Municipales à Marseille : Benoît Payan et Franck Allisio en tête des sondages

À l’approche des élections municipales, qui se tiendront dans moins de quinze jours, Marseille se prépare à un duel électoral de plus en plus probable entre Benoît Payan, le maire sortant, et Franck Allisio, candidat du Rassemblement national. Les derniers sondages laissent entrevoir un second tour dominé par ces deux figures politiques.

EN BREF

  • Benoît Payan (PS) et Franck Allisio (RN) dominent les intentions de vote.
  • Martine Vassal (LR) et Sébastien Delogu (LFI) sont également en lice.
  • Le second tour est prévu pour le 22 mars 2026.

Le contexte électoral marseillais s’intensifie avec des sondages qui révèlent une nette avance pour Benoît Payan, représentant de la gauche unie, et Franck Allisio, tête de liste du Rassemblement national. Selon une étude de l’Ifop-Fiducial pour La Provence, LCI et Sud Radio parue le 1er mars, Payan recueille 35 % des intentions de vote, suivi de près par Allisio à 32 %.

Cette situation place les deux candidats en tête, mais la compétition n’est pas encore jouée. Loin d’eux, Martine Vassal, candidate Les Républicains et centre, et Sébastien Delogu, représentant de La France insoumise, tentent également de se qualifier pour le second tour. En effet, ces deux candidats ont atteint le seuil de 10 % d’intentions de vote, nécessaire pour accéder à cette étape décisive.

Martine Vassal, qui a connu un pic à 26 % des intentions de vote en novembre, a vu son soutien s’effondrer au fil des mois. Sa chute est marquée par une perte de 5 points depuis février, et une controverse suite à ses propos durant un débat, où elle a évoqué la devise du régime de Vichy, ce qui lui a coûté encore trois points, la plaçant désormais à 18 %.

D’un autre côté, Sébastien Delogu, qui avait commencé avec 15 % en novembre, a connu une légère baisse à 12 % en février, puis une légère remontée à 13 % en mars. Ces fluctuations illustrent un paysage électoral en constante évolution, où la dynamique des campagnes pourrait jouer un rôle crucial.

Les candidats Vassal et Delogu se retrouvent désormais dans une position d’arbitres potentiels du second tour. Ils devront décider s’ils souhaitent se maintenir, s’allier avec d’autres listes ou se retirer complètement de la course.

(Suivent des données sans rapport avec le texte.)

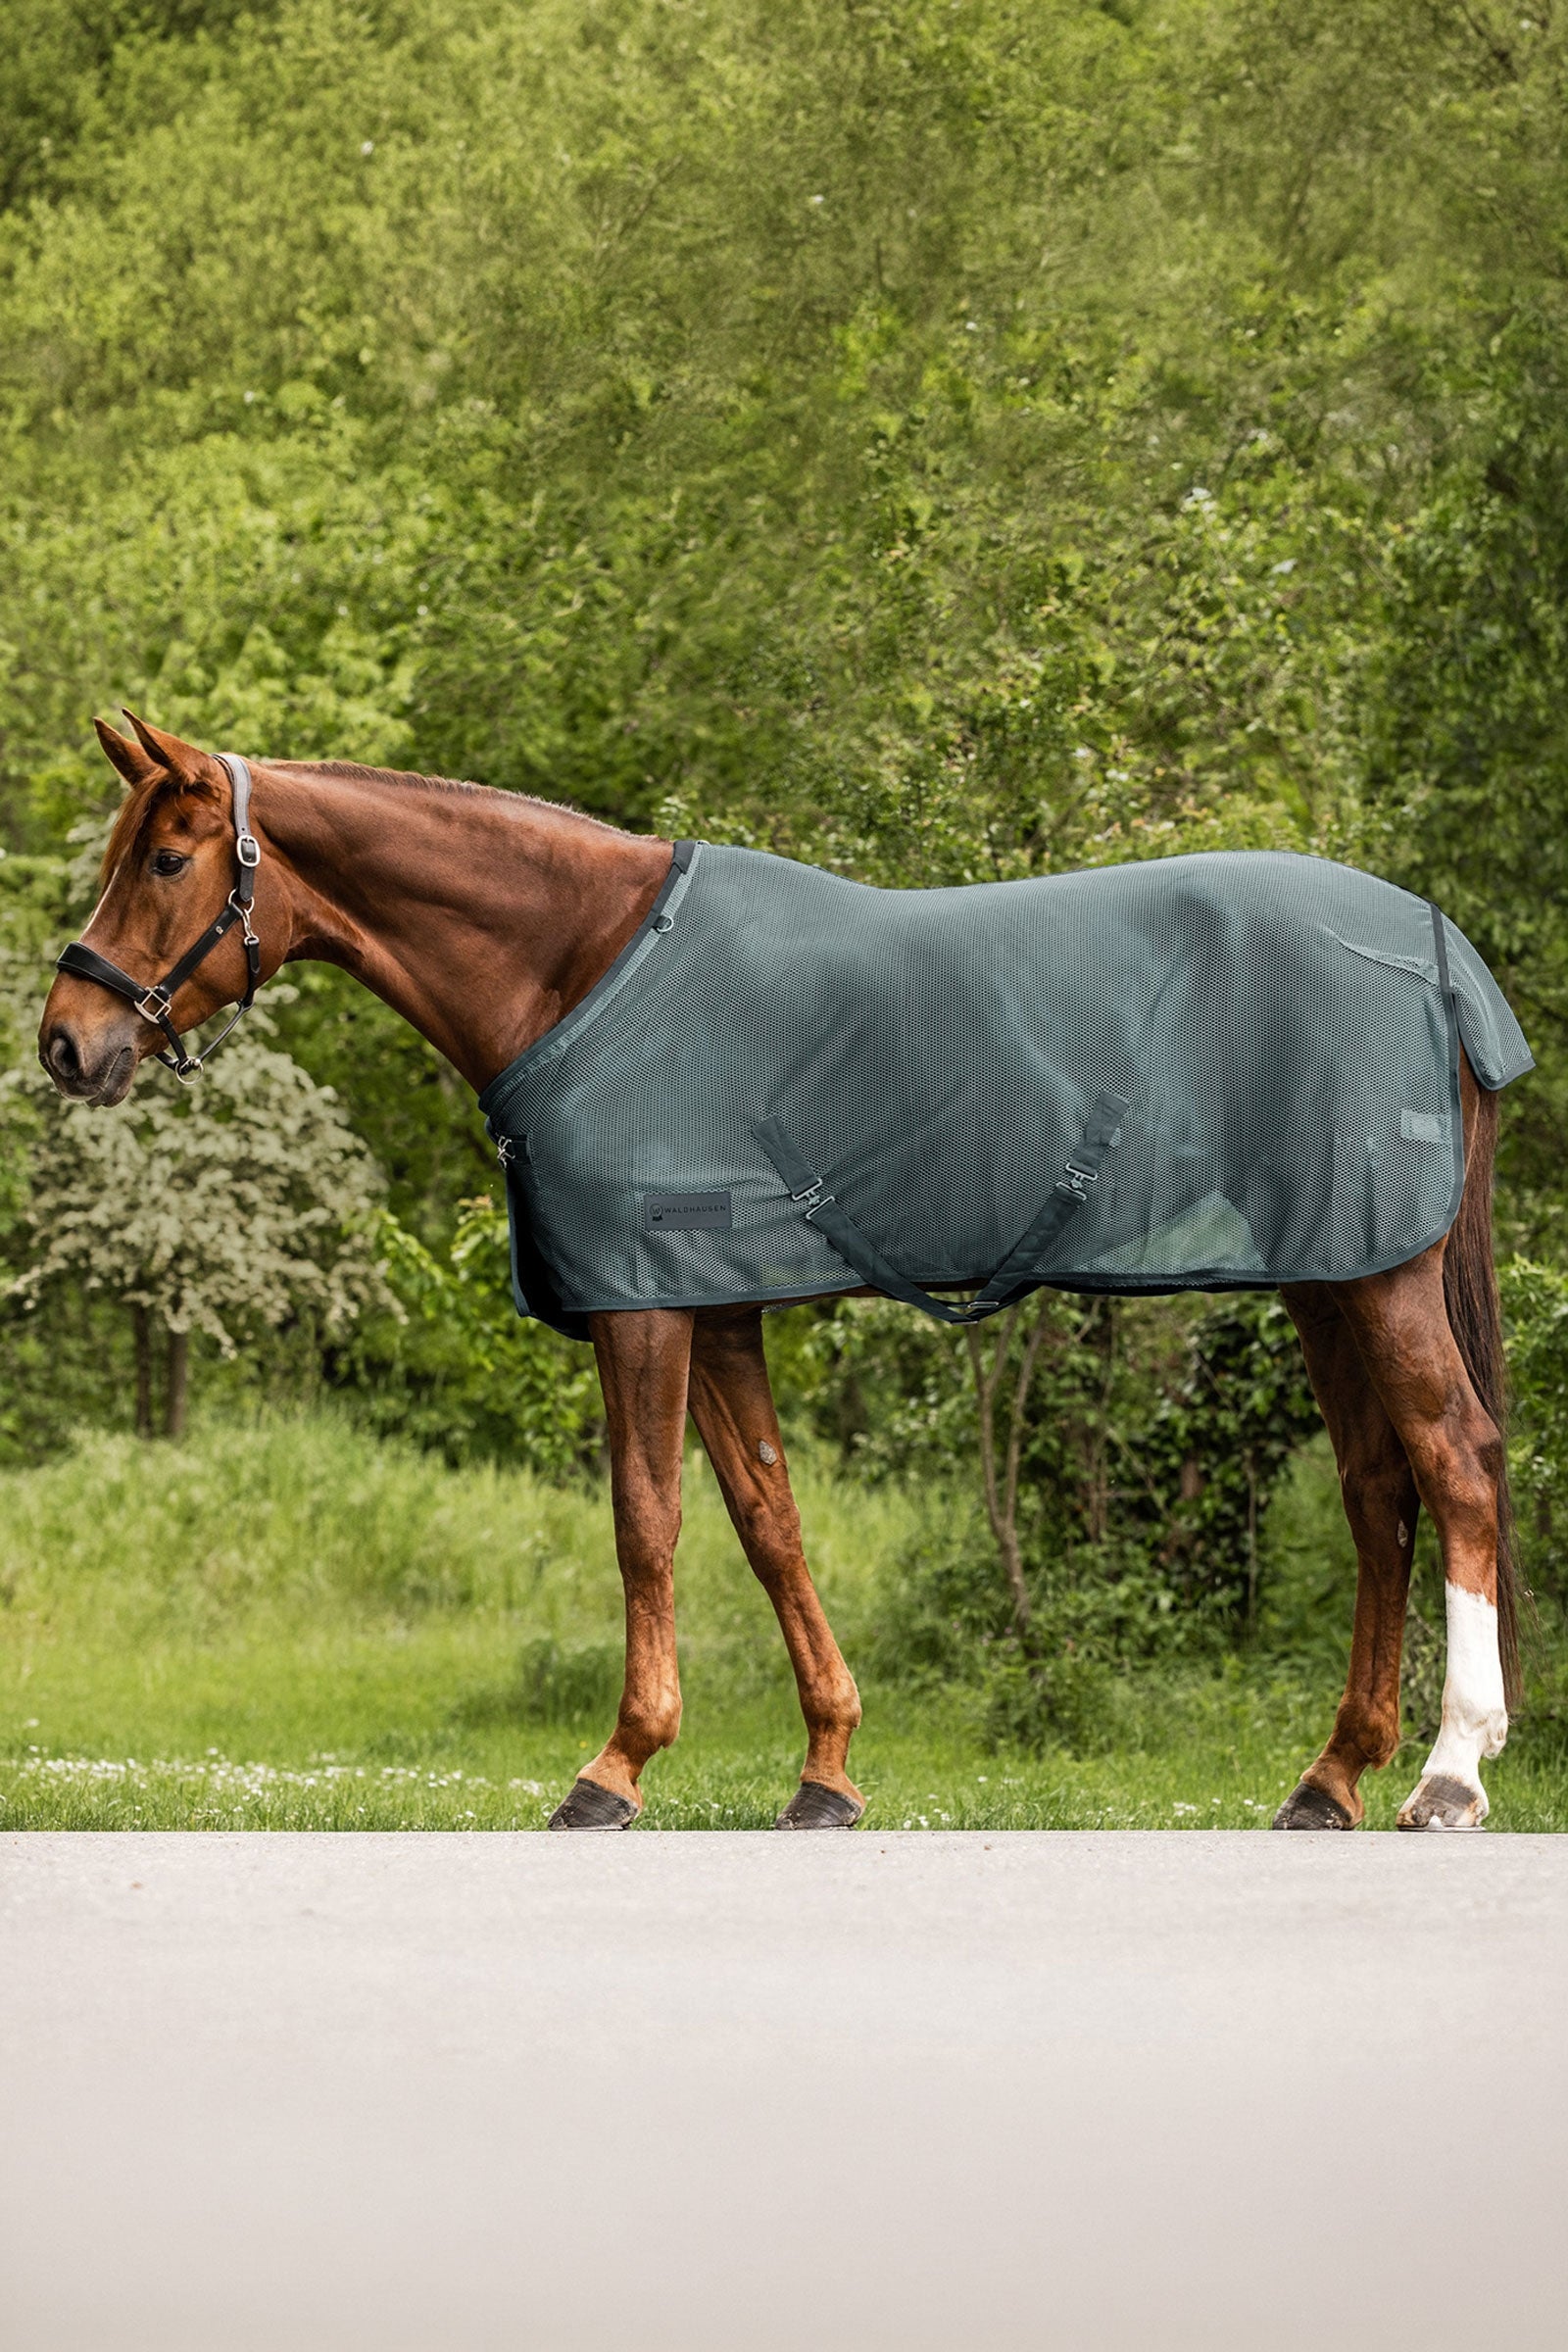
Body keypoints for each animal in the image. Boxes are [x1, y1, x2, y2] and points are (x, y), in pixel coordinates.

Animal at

Malgré ces incertitudes, Benoît Payan semble maintenir une position favorable. Selon les résultats des sondages, il pourrait l’emporter par une marge de 10 points face à Franck Allisio en cas de duel, et de 4 points dans le cadre d’une quadrangulaire. Ces chiffres renforcent sa position de favori, quel que soit le scénario qui se dessine.

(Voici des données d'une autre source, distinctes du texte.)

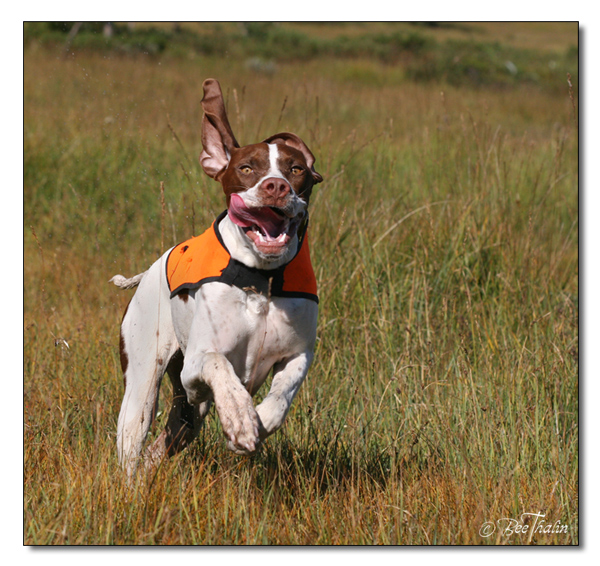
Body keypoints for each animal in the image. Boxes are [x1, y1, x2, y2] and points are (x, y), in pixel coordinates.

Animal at [111, 79, 323, 476]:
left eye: (296, 169)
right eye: (246, 168)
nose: (276, 187)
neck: (260, 280)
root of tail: (148, 271)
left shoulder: (298, 354)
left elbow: (284, 392)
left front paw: (261, 420)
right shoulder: (197, 365)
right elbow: (219, 364)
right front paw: (240, 418)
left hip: (186, 415)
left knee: (167, 439)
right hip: (142, 388)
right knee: (134, 440)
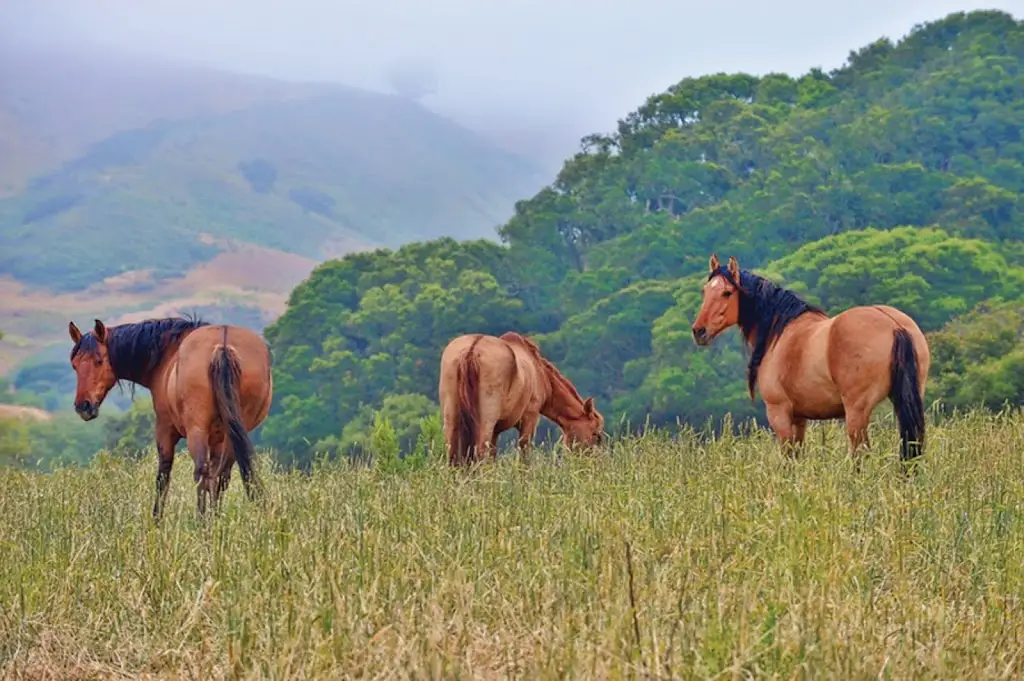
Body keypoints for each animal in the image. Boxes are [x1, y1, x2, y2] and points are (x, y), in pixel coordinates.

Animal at [69, 315, 274, 518]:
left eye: (99, 361)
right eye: (75, 365)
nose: (83, 406)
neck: (168, 354)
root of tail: (223, 347)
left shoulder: (165, 431)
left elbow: (163, 477)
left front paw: (156, 520)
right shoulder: (218, 438)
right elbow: (215, 479)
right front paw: (214, 516)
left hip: (197, 431)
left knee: (201, 472)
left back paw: (201, 522)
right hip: (234, 433)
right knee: (222, 475)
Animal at [436, 329, 602, 466]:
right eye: (595, 433)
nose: (593, 463)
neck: (539, 372)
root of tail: (471, 350)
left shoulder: (496, 431)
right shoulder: (530, 418)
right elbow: (524, 456)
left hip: (452, 418)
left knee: (453, 455)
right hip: (485, 422)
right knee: (480, 452)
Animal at [692, 251, 933, 464]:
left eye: (727, 292)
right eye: (705, 291)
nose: (698, 331)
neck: (779, 331)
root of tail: (894, 325)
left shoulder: (779, 413)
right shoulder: (800, 419)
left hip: (857, 412)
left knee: (860, 455)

Les électeurs marseillais auront l’occasion de trancher lors du scrutin prévu le 22 mars prochain, déterminant ainsi le futur de la municipalité. La tension est palpable, et chaque camp intensifie ses efforts pour mobiliser ses soutiens. La campagne promet d’être aussi intense que décisive.

Alors que les jours passent, la ville de Marseille reste suspendue aux évolutions des sondages et aux mouvements des candidats. Quel que soit le résultat, cette élection s’annonce comme un moment clé pour la politique locale.